[Stored data]
================================
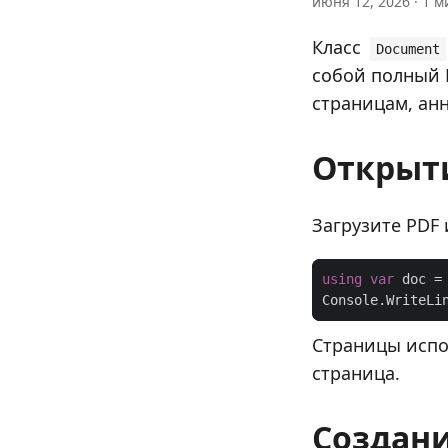
июня 12, 2026 · 1 м
Класс
Document
собой полный 
страницам, ан
Открыт
Загрузите PDF 
using
var
 doc =
Console.WriteLi
Страницы испо
страница.
Создани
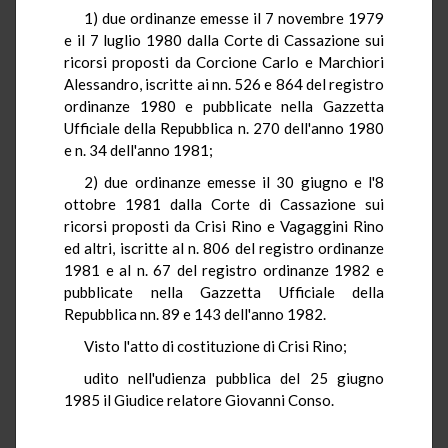
1) due ordinanze emesse il 7 novembre 1979
e il 7 luglio 1980 dalla Corte di Cassazione sui
ricorsi proposti da Corcione Carlo e Marchiori
Alessandro, iscritte ai nn. 526 e 864 del registro
ordinanze 1980 e pubblicate nella Gazzetta
Ufficiale della Repubblica n. 270 dell'anno 1980
e n. 34 dell'anno 1981;
2) due ordinanze emesse il 30 giugno e l'8
ottobre 1981 dalla Corte di Cassazione sui
ricorsi proposti da Crisi Rino e Vagaggini Rino
ed altri, iscritte al n. 806 del registro ordinanze
1981 e al n. 67 del registro ordinanze 1982 e
pubblicate nella Gazzetta Ufficiale della
Repubblica nn. 89 e 143 dell'anno 1982.
Visto l'atto di costituzione di Crisi Rino;
udito nell'udienza pubblica del 25 giugno
1985 il Giudice relatore Giovanni Conso.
================================
#### Exercise instructions:
Collect the lines of the data that carry the word "emesse".

#### Solution to the exercise:
1) due ordinanze emesse il 7 novembre 1979
2) due ordinanze emesse il 30 giugno e l'8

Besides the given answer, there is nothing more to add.